M. Hauser: Ja, das wird so sein und das freut mich natürlich am allermeisten. Die Entwicklungen gingen nicht nur in den High-End-Bereich, sondern man definiert mit dieser MultiSwiss-Maschine einen neuen Markt. Wir werden beweisen, dass wir mit dem Qualitätssiegel «Made in Switzerland» zu erschwinglichen Preisen produzieren können. Der Grund dafür ist, dass die Konstruktion der Maschine sehr kompakt und einfach ist. Man hat wirklich reduziert, was man reduzieren konnte. Auch die ganze Peripherie der Maschine hat man versucht in die Maschine zu integrieren. Der Standardisierungsgrad ist sehr hoch. Die ersten Kunden haben mir gesagt, das sei eine «Wohlfühlmaschine».
Dann sollte die Maschine für die kommenden Monate bereits ausgebucht sein.
M. Hauser: In dieser Komfortzone sind wir natürlich noch nicht, aber wir können uns nicht beklagen. Wir haben die Maschine das erste Mal auf der EMO 2011 in Hannover vorgestellt und wir haben auch sehr gute Bestellungen für die Maschine bekommen. Wir machen uns für das Jahr 2012 keine Sorgen.
Jetzt zum Werkplatz. Tornos ist einer der bedeutendsten Arbeitgeber in dieser Region – der bedeutendste oder einer der bedeutendsten?
M. Hauser: In Moutier, denke ich, sind wir der bedeutendste Arbeitgeber.
Was können Sie als neuer CEO machen, dass Tornos in Zukunft der bedeutendste Arbeitgeber bleibt?
M. Hauser: Diese Frage stellen nicht nur Sie, sondern auch der Bürgermeister. Es ist heutzutage nicht selbstverständlich. Man muss schon daran arbeiten, dass man mit innovativen Produkten auf den Markt kommt. Innovation ist der Schlüssel.
Ihre Ernennung zum CEO hat bei einigen Anlegern – z. B. bei der Bank Vontobel – zu mehr Vertrauen geführt. Der Aktienkurs ist auch in den letzten zehn Tagen gestiegen. Woran liegt das?
M. Hauser: Generell haben eigentlich alle Aktien in den letzten Jahren gelitten und da hat die Industrie wenig dafür gekonnt.
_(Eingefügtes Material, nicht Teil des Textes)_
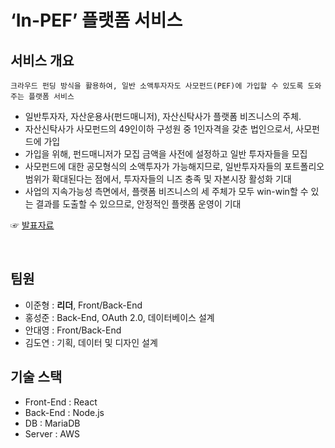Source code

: ‘In-PEF’ 플랫폼 서비스
===

서비스 개요
---
`크라우드 펀딩 방식을 활용하여, 일반 소액투자자도 사모펀드(PEF)에 가입할 수 있도록 도와주는 플랫폼 서비스`
- 일반투자자, 자산운용사(펀드매니저), 자산신탁사가 플랫폼 비즈니스의 주체.
- 자산신탁사가 사모펀드의 49인이하 구성원 중 1인자격을 갖춘 법인으로서, 사모펀드에 가입
- 가입을 위해, 펀드매니저가 모집 금액을 사전에 설정하고 일반 투자자들을 모집
- 사모펀드에 대한 공모형식의 소액투자가 가능해지므로, 일반투자자들의 포트폴리오 범위가 확대된다는 점에서, 투자자들의 니즈 충족 및 자본시장 활성화 기대
- 사업의 지속가능성 측면에서, 플랫폼 비즈니스의 세 주체가 모두 win-win할 수 있는 결과를 도출할 수 있으므로, 안정적인 플랫폼 운영이 기대

☞ [발표자료](https://github.com/dyan03/Koscom-Hackathon-fin/blob/master/%ED%94%BC%ED%94%BC%ED%8B%B0%20%EB%B0%9C%ED%91%9C%EC%9E%90%EB%A3%8C_2%EC%A1%B0.pdf)

<br>

팀원
---
- 이준형 : <b>리더</b>, Front/Back-End
- 홍성준 : Back-End, OAuth 2.0, 데이터베이스 설계
- 안대영 : Front/Back-End
- 김도연 : 기획, 데이터 및 디자인 설계


기술 스택
---

- Front-End : React
- Back-End : Node.js
- DB : MariaDB
- Server : AWS
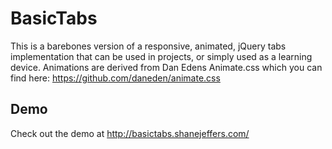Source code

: BasicTabs
=========

This is a barebones version of a responsive, animated, jQuery tabs implementation that can be used in projects, or simply used as a learning device.  Animations are derived from Dan Edens Animate.css which you can find here: https://github.com/daneden/animate.css

Demo
----

Check out the demo at http://basictabs.shanejeffers.com/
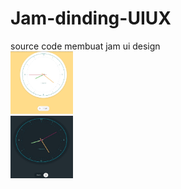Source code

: # Jam-dinding-UIUX
source code membuat jam ui design
<br><img src="jam.jpg" alt="" width="100" height="100">
<br><img src="jam2.jpg" alt="" width="100" height="100">


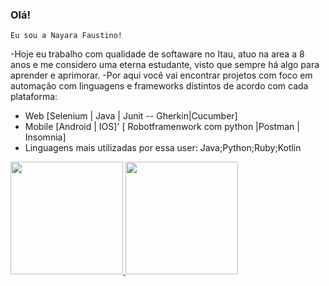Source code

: ### Olá! 
    Eu sou a Nayara Faustino!

-Hoje eu trabalho com qualidade de softaware  no Itau, atuo na area a 8 anos e me considero uma eterna estudante, visto que sempre há algo para aprender e aprimorar.
-Por aqui você vai encontrar projetos com foco em automação com linguagens e frameworks distintos de acordo com cada plataforma:
- Web     [Selenium | Java | Junit  -- Gherkin|Cucumber]
- Mobile  [Android | IOS]'
          [ Robotframenwork com python |Postman | Insomnia]
- Linguagens mais utilizadas por essa user: Java;Python;Ruby;Kotlin
  
 <div>
 <a href="https://github.com/nayaradof/nayaradof/edit/main/README.md">
 <img height="180em" src="https://github-readme-stats.vercel.app/api?username=nayaradof&show_icons=true&theme=dark&include_all_commits=true&count_private=true"/>
 <img height="180em" src="https://github-readme-stats.vercel.app/api/top-langs/?username=nayaradof&layout=compact&langs_count=16&theme=dark"/>
 </div>

          

          
 
  
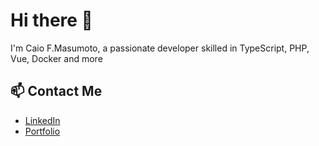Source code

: # Hi there 👋
I'm Caio F.Masumoto, a passionate developer skilled in TypeScript, PHP, Vue, Docker and more

## 📫 Contact Me
- [LinkedIn](https://linkedin.com/in/yourprofile)
- [Portfolio](https://yourwebsite.com)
Vor allem die Finanzmärkte und die Unsicherheiten, die davon ausgingen. Auf der anderen Seite hat Tornos kein schlechtes Halbjahr gehabt. Tornos hat in der Krise kein Personal abgebaut, das war ein grosser Vorteil. So konnte man nach der Krise relativ schnell wieder in voller Stärke produzieren. Ich denke wir sind jetzt sehr gut aufgestellt für die Zukunft.